**Assignment**
Your output must consist of the records printed verbatim, with the pictures excluded.
_ _ _ _ _
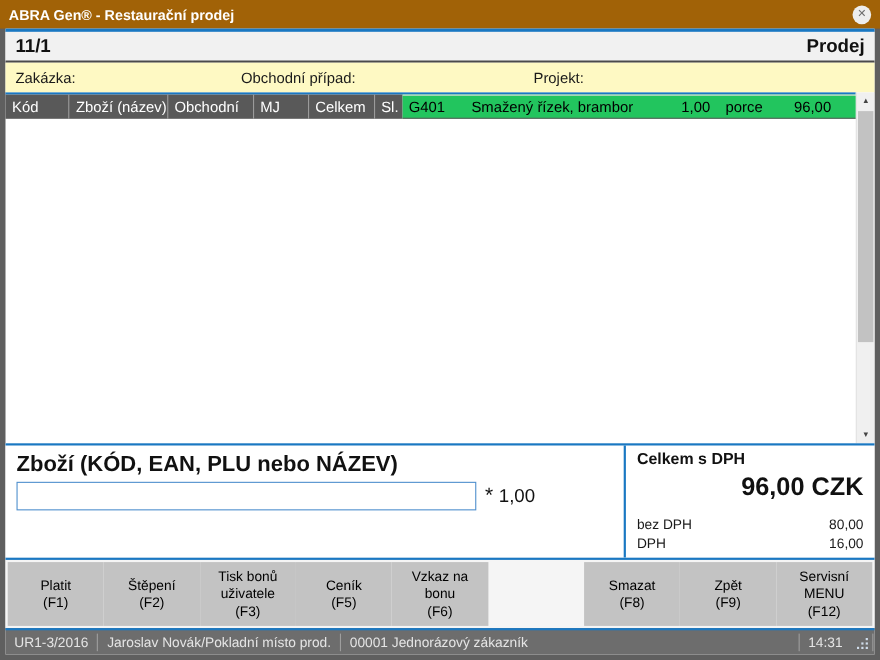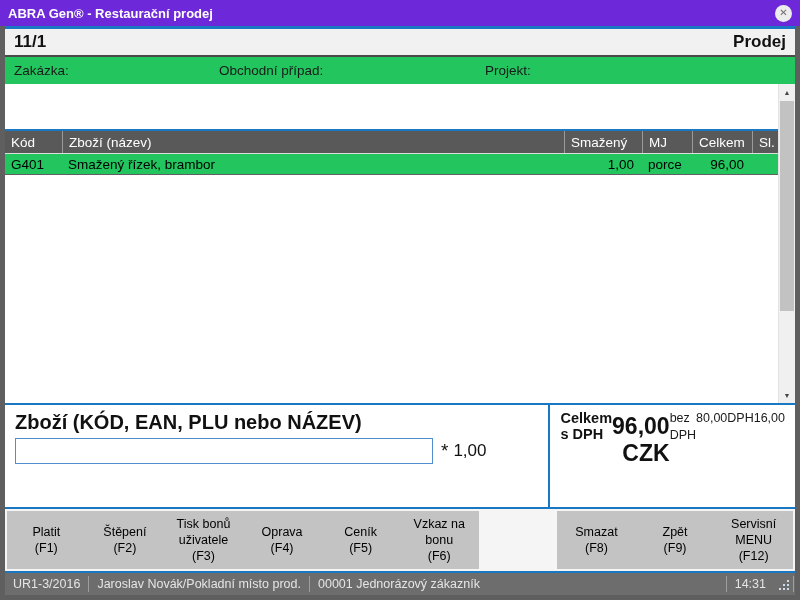"ABRA Gen® - Restaurační prodej" .titlebar { background: #6d28d9 -> #a16207 }
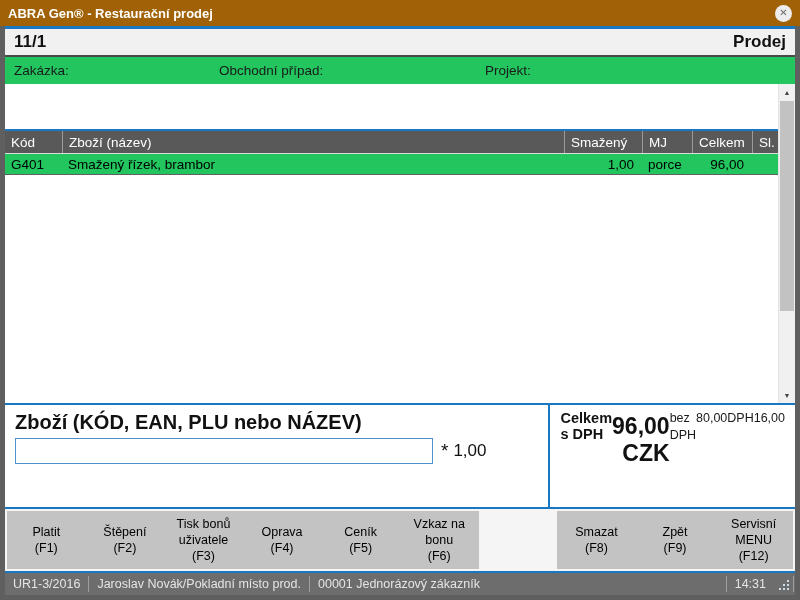"Zakázka:" .context-bar { background: #22c55e -> #fef9c3 }
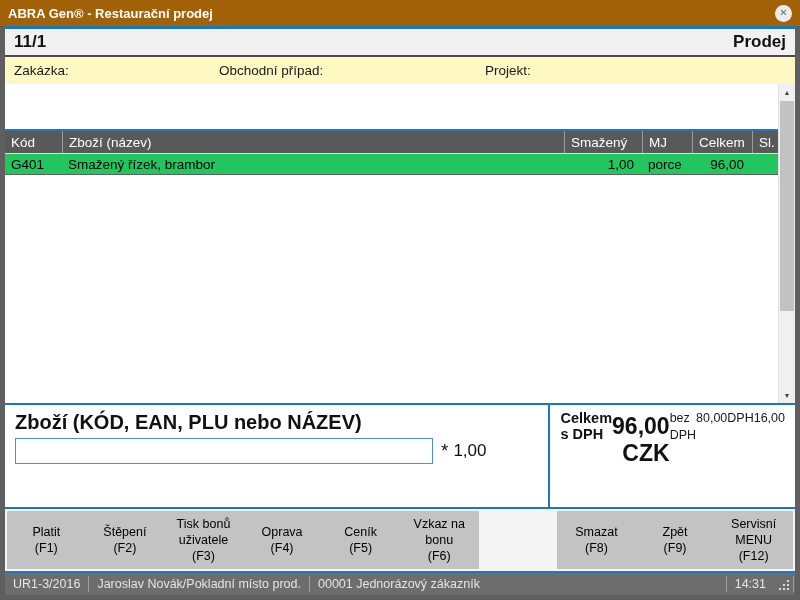"Kód" .table-main { flex-direction: column -> row; margin-top: 45px -> none }
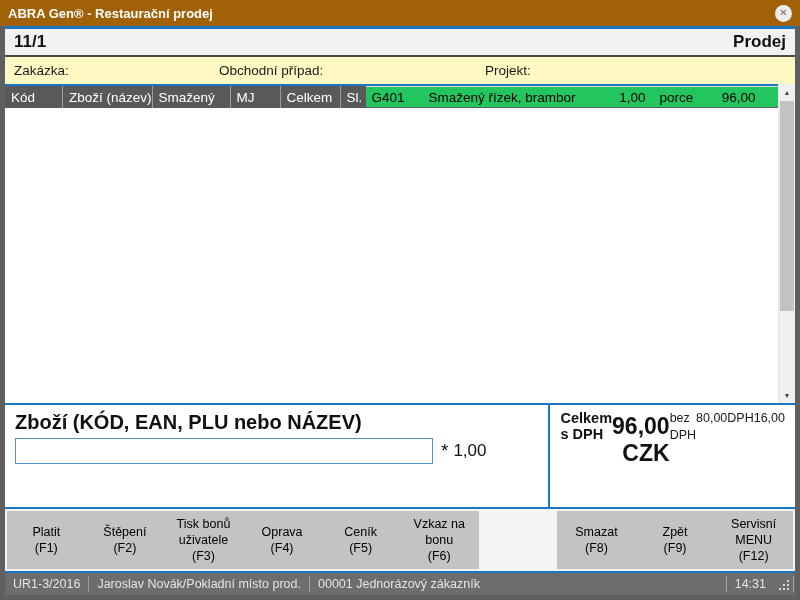"Smažený" div.cell { text: Smažený -> Obchodní }
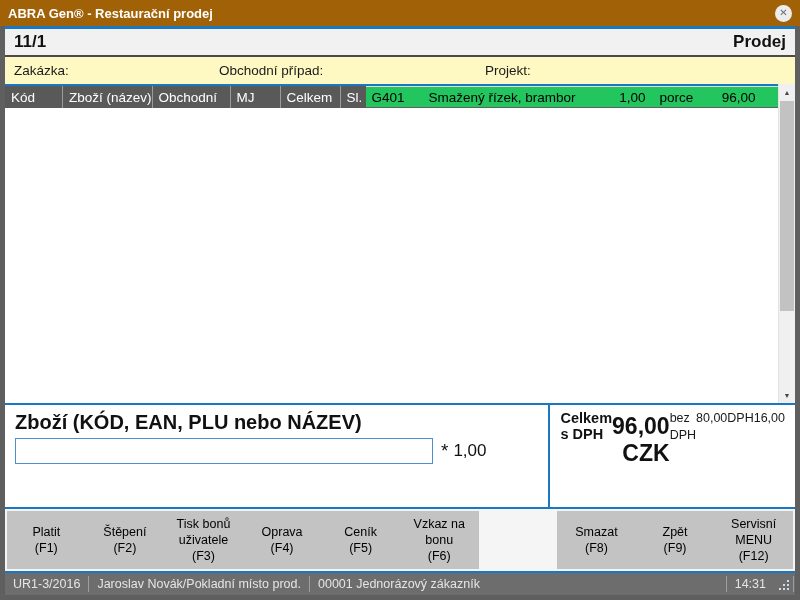"Celkem s DPH" .totals { flex-direction: row -> column }
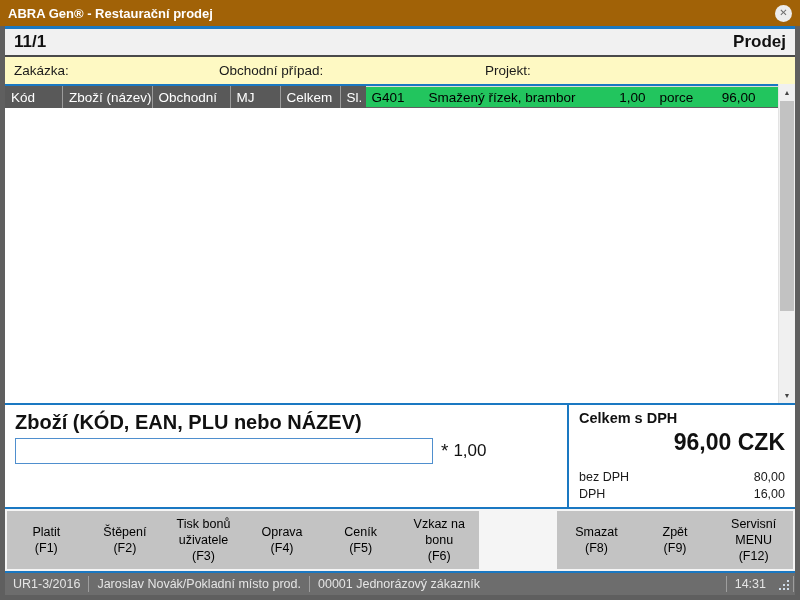"Oprava" button.fbtn { html: <button>Oprava (F4)</button> -> none }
_ _ _ _ _
**Solution to the exercise**
"ABRA Gen® - Restaurační prodej" .titlebar { background: #6d28d9 -> #a16207 }
"Zakázka:" .context-bar { background: #22c55e -> #fef9c3 }
"Kód" .table-main { flex-direction: column -> row; margin-top: 45px -> none }
"Smažený" div.cell { text: Smažený -> Obchodní }
"Celkem s DPH" .totals { flex-direction: row -> column }
"Oprava" button.fbtn { html: <button>Oprava (F4)</button> -> none }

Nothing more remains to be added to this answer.